• Opdracht: Druk alle rijen hieronder ongewijzigd af, maar laat de afbeeldingen weg.

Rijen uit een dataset
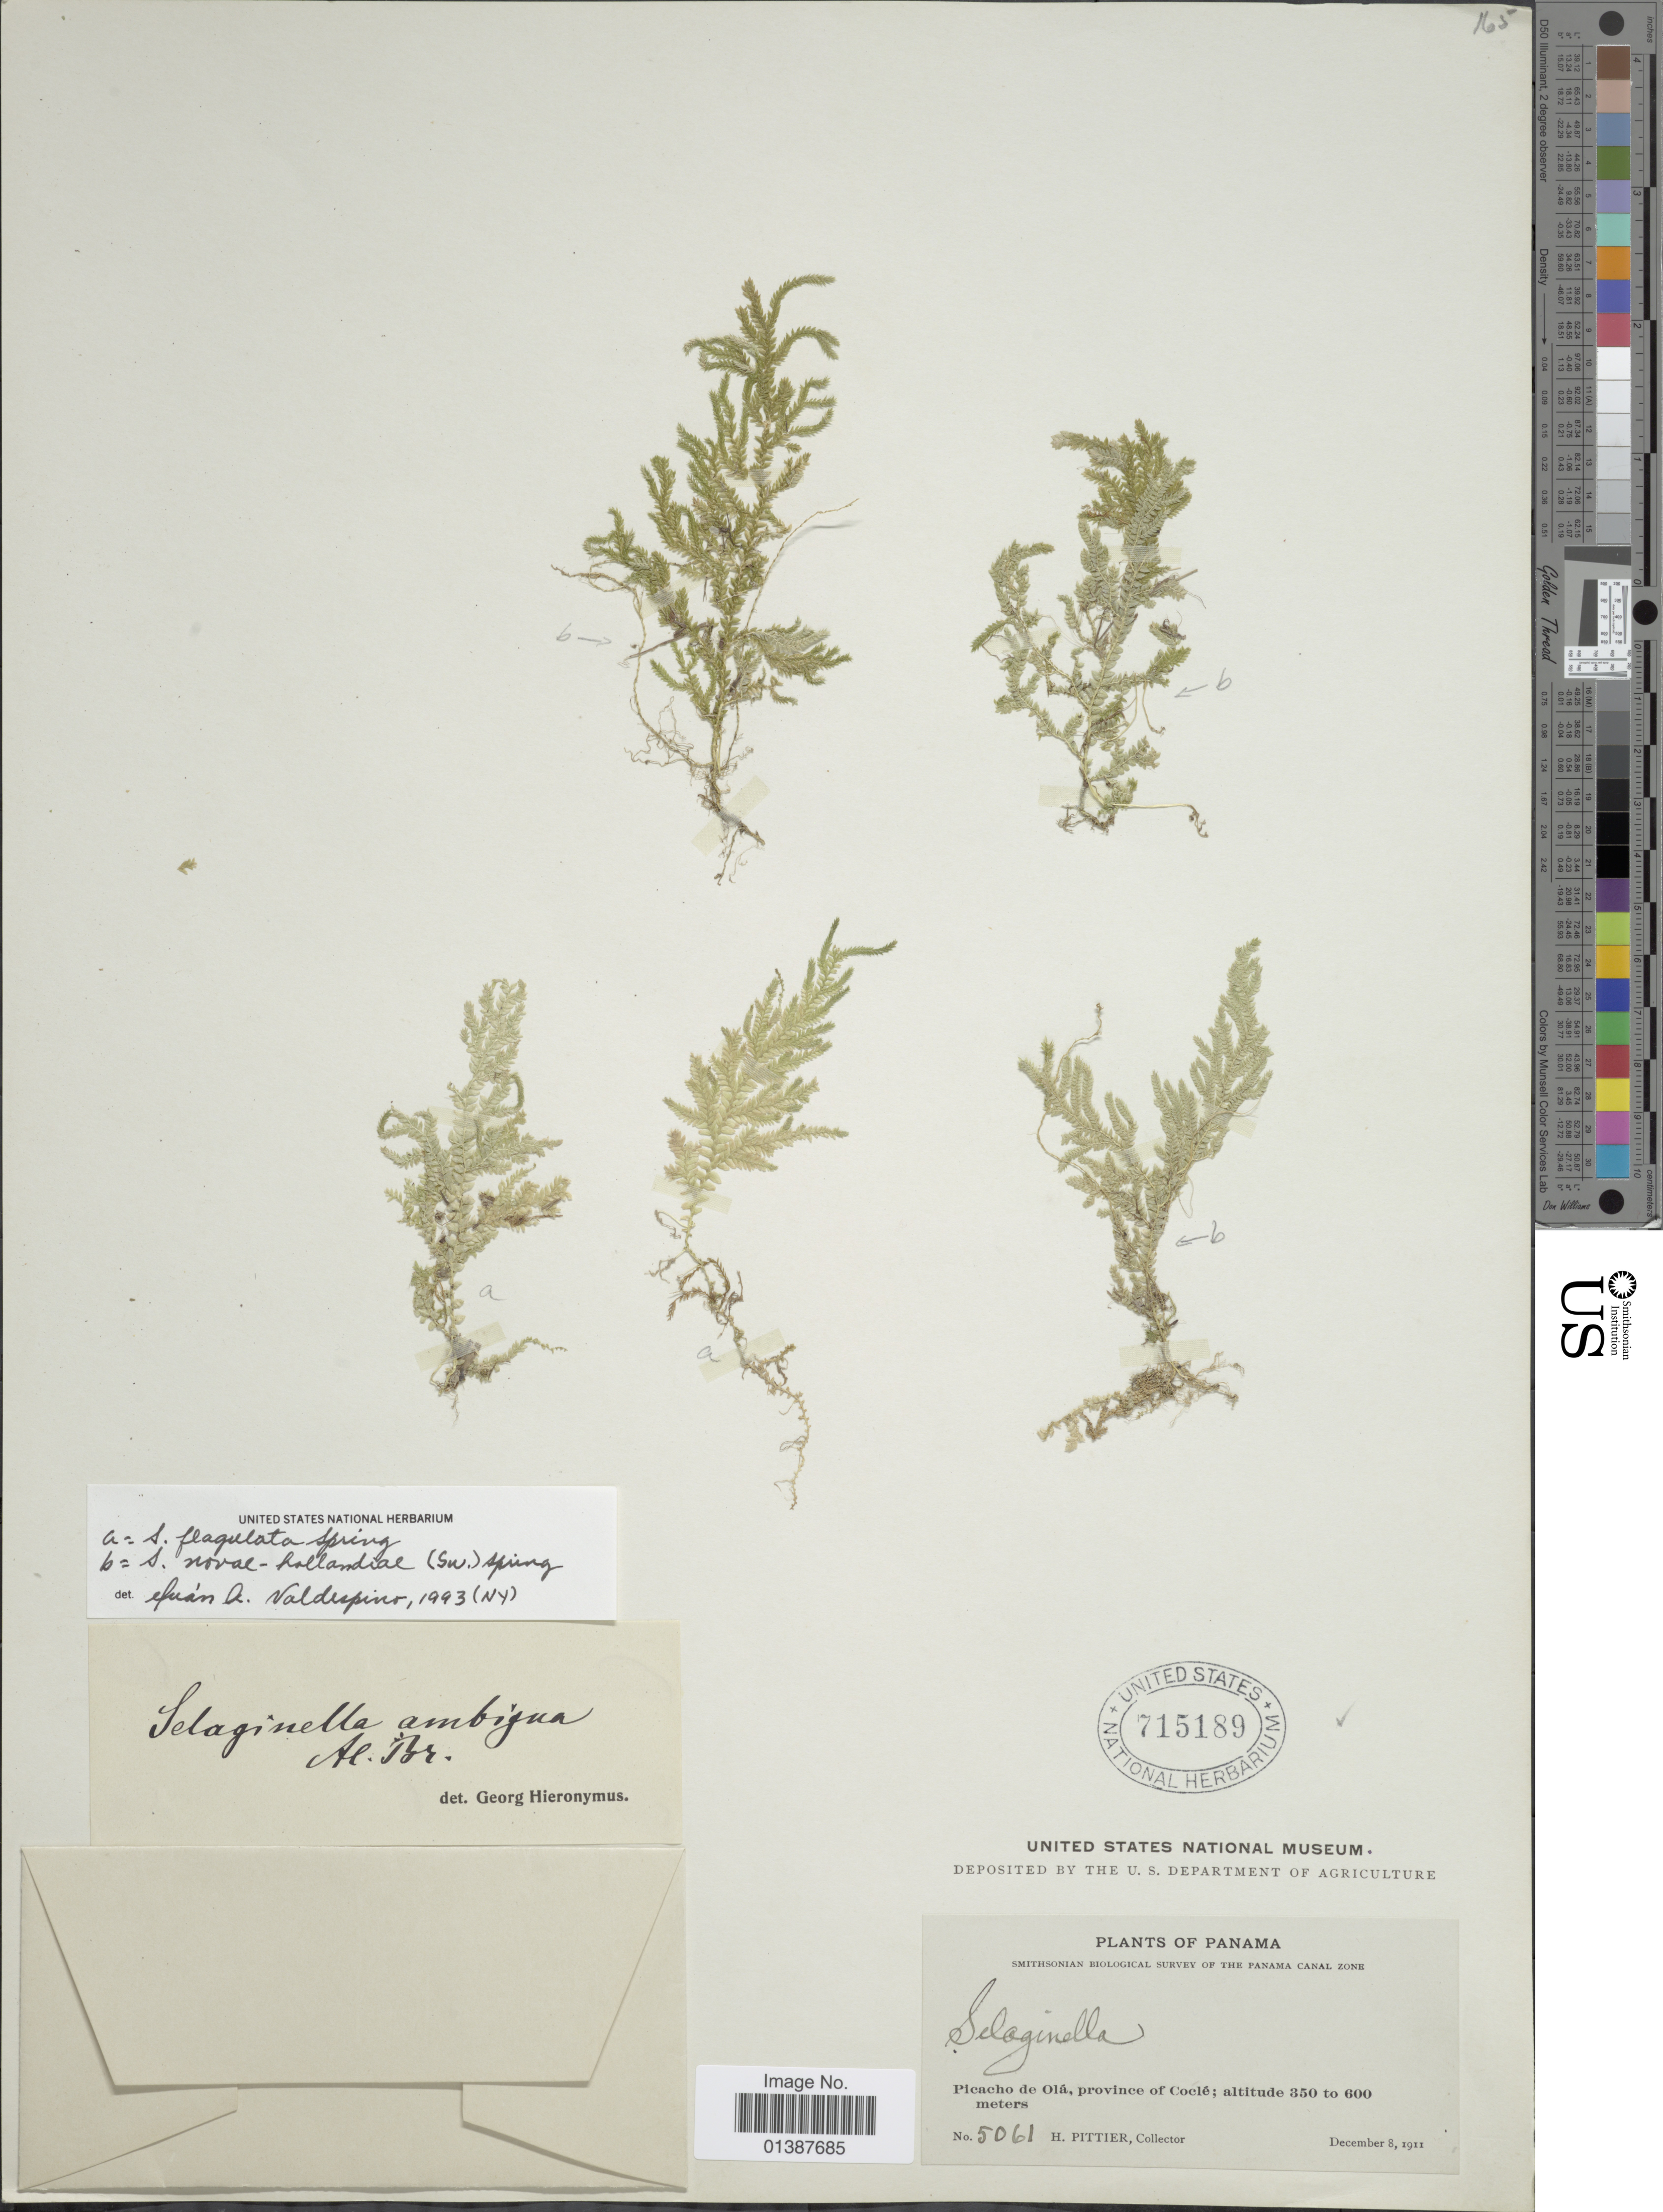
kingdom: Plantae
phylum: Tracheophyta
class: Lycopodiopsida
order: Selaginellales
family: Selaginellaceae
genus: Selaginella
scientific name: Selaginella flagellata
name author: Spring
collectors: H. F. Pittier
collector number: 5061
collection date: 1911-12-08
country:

• Uitwerking:
kingdom: Plantae
phylum: Tracheophyta
class: Lycopodiopsida
order: Selaginellales
family: Selaginellaceae
genus: Selaginella
scientific name: Selaginella flagellata
name author: Spring
collectors: H. F. Pittier
collector number: 5061
collection date: 1911-12-08
country:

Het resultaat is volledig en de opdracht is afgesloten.